Copy out, word for word, the lines starting with the one that contains "order: Gruiformes" and going on through the one that contains "common name: Common moorhen", including both of those.

**Supplied records**
>> BEGIN

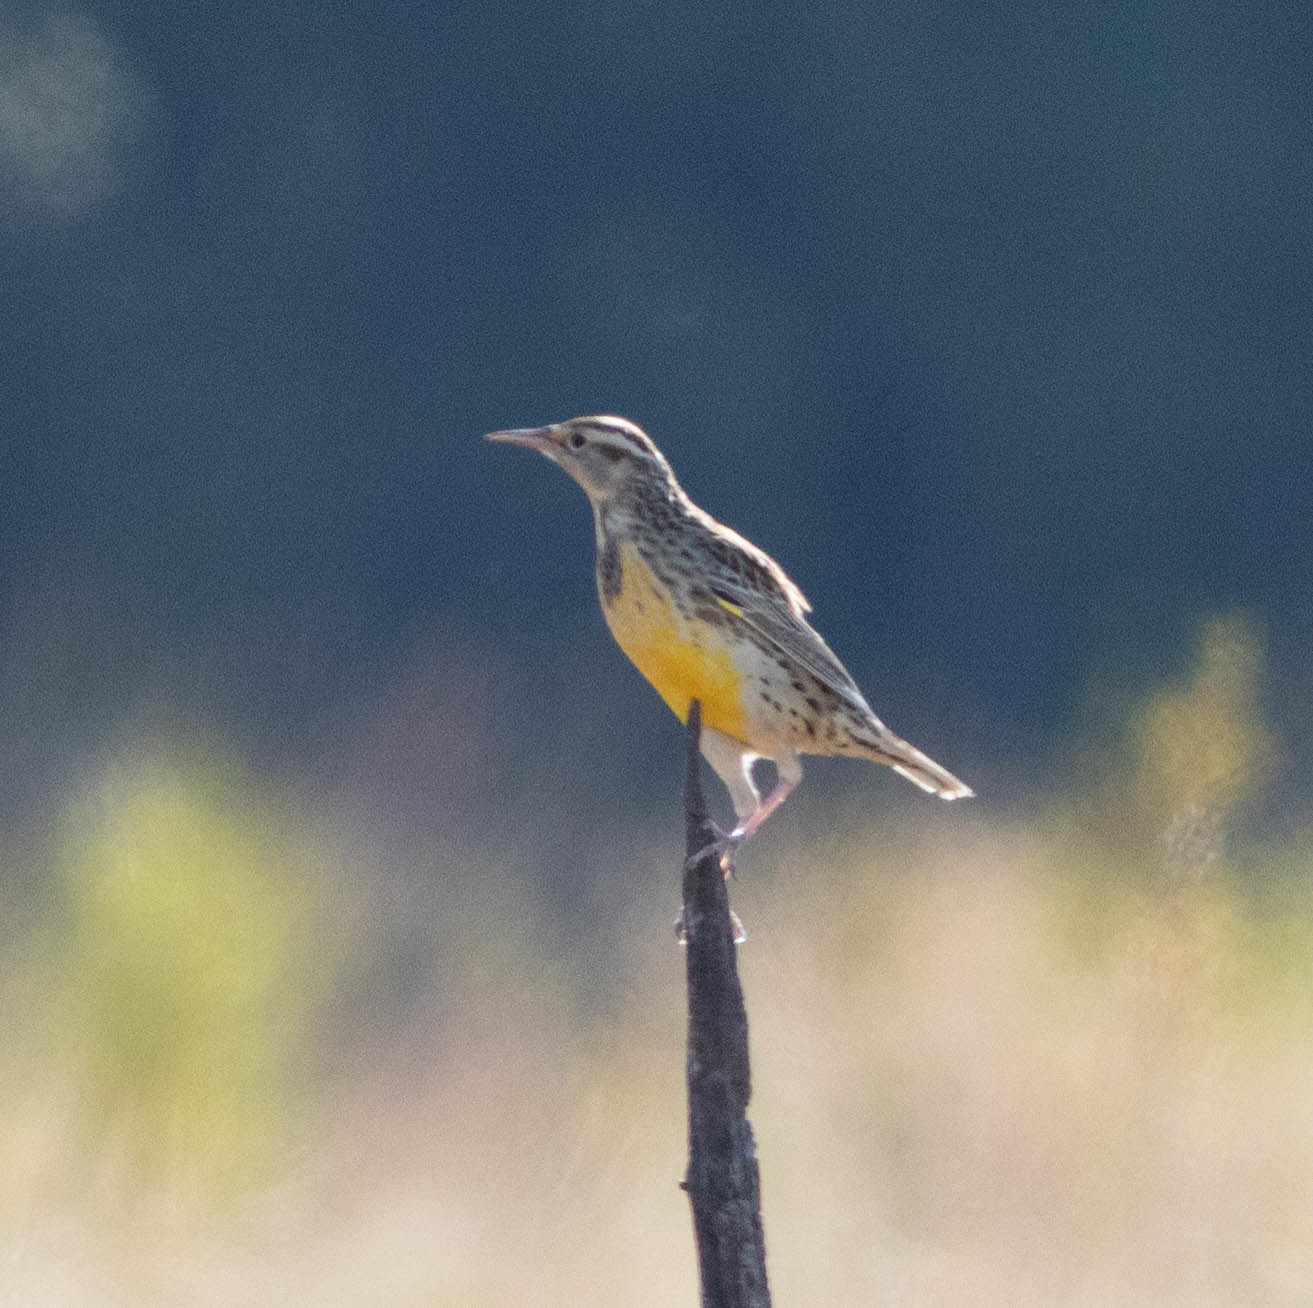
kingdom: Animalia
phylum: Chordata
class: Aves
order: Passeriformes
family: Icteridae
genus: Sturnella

>> END
>> BEGIN

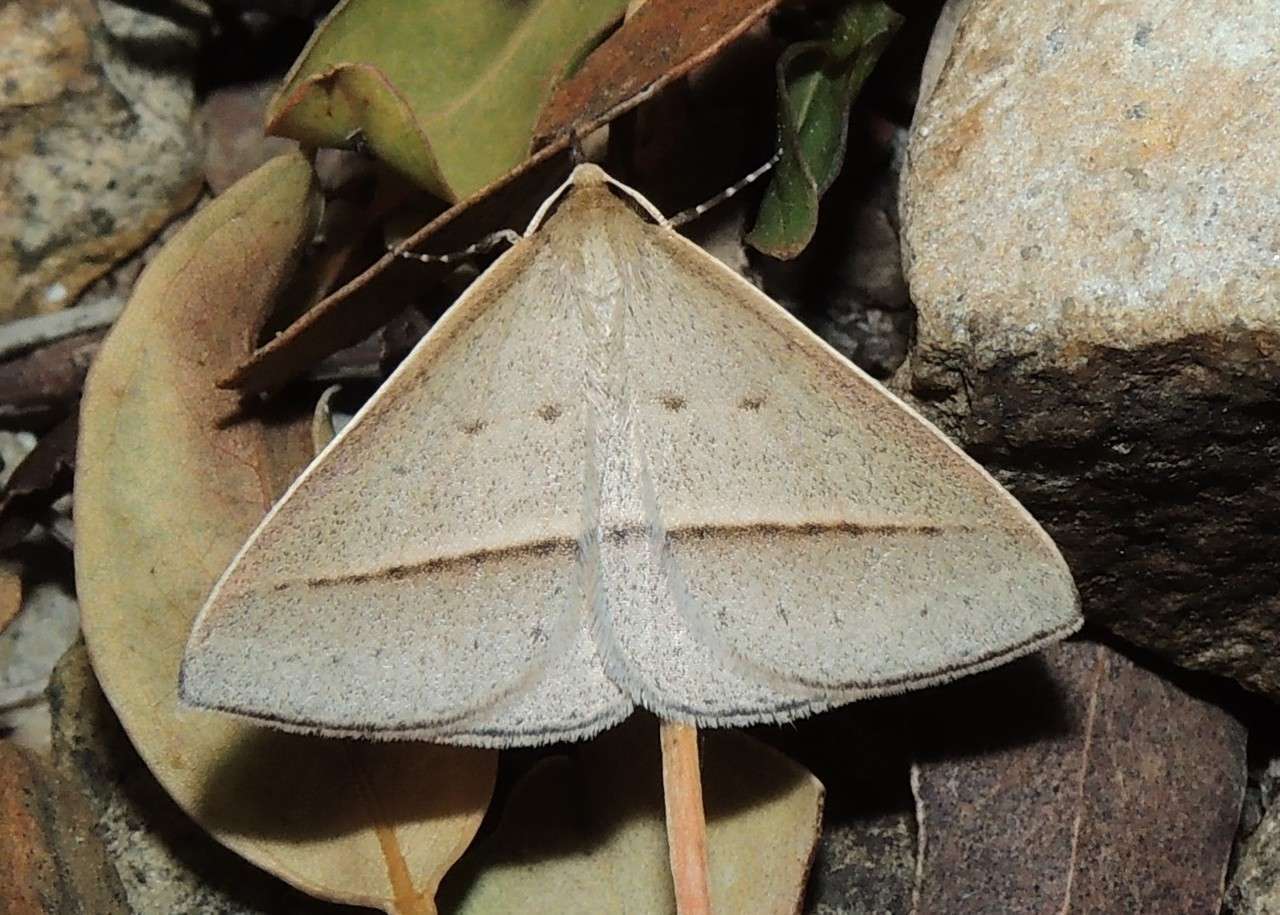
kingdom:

>> END
>> BEGIN

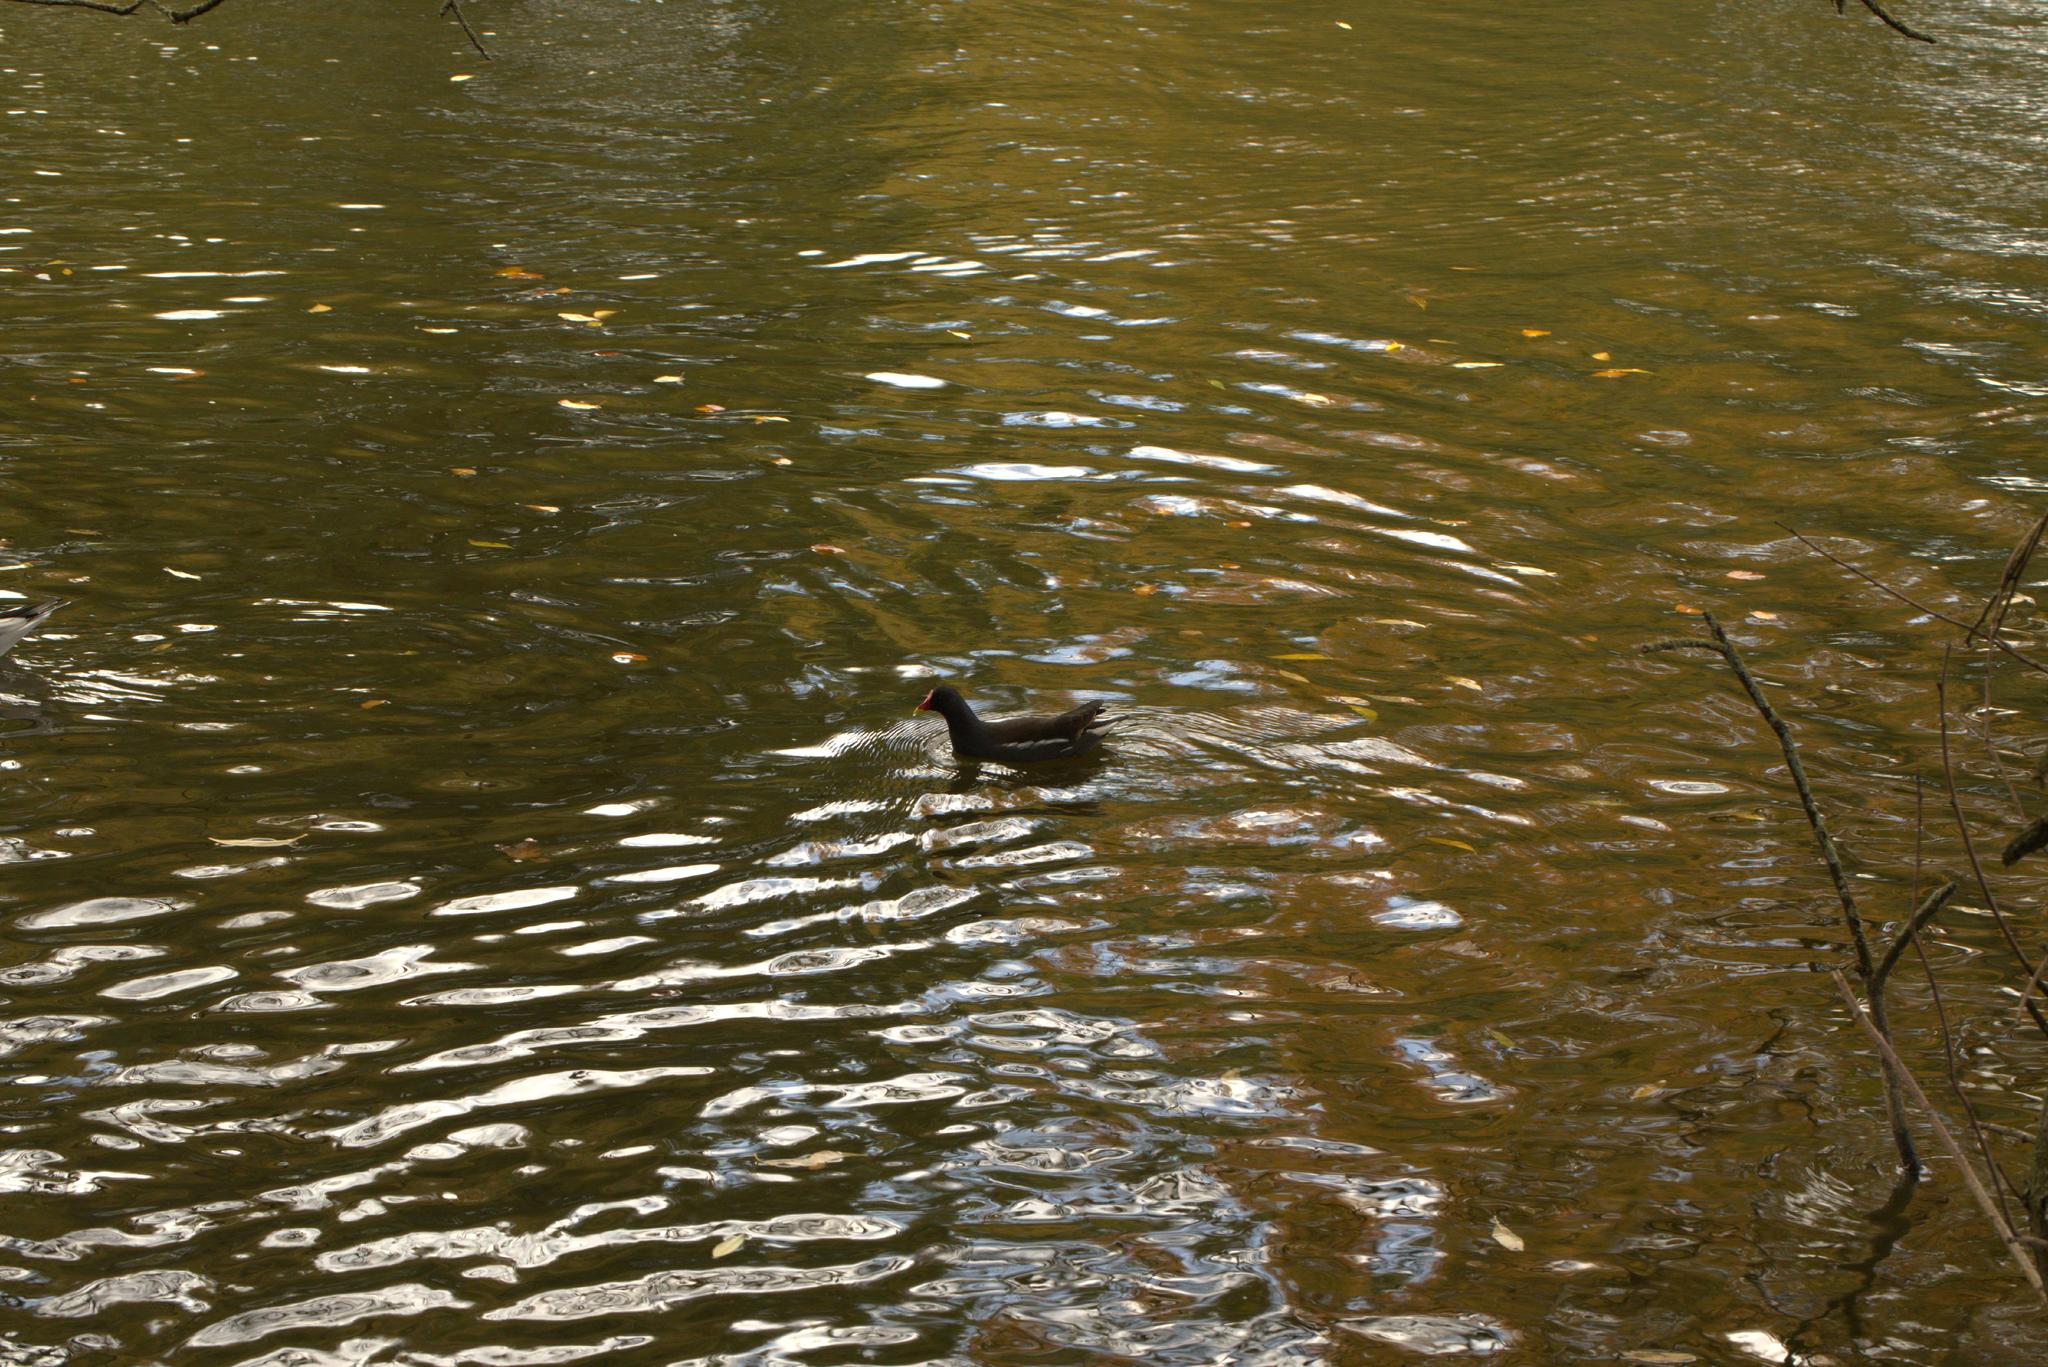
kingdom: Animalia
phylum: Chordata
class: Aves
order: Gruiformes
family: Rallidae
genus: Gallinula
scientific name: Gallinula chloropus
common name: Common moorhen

>> END

**Complete answer**
order: Gruiformes
family: Rallidae
genus: Gallinula
scientific name: Gallinula chloropus
common name: Common moorhen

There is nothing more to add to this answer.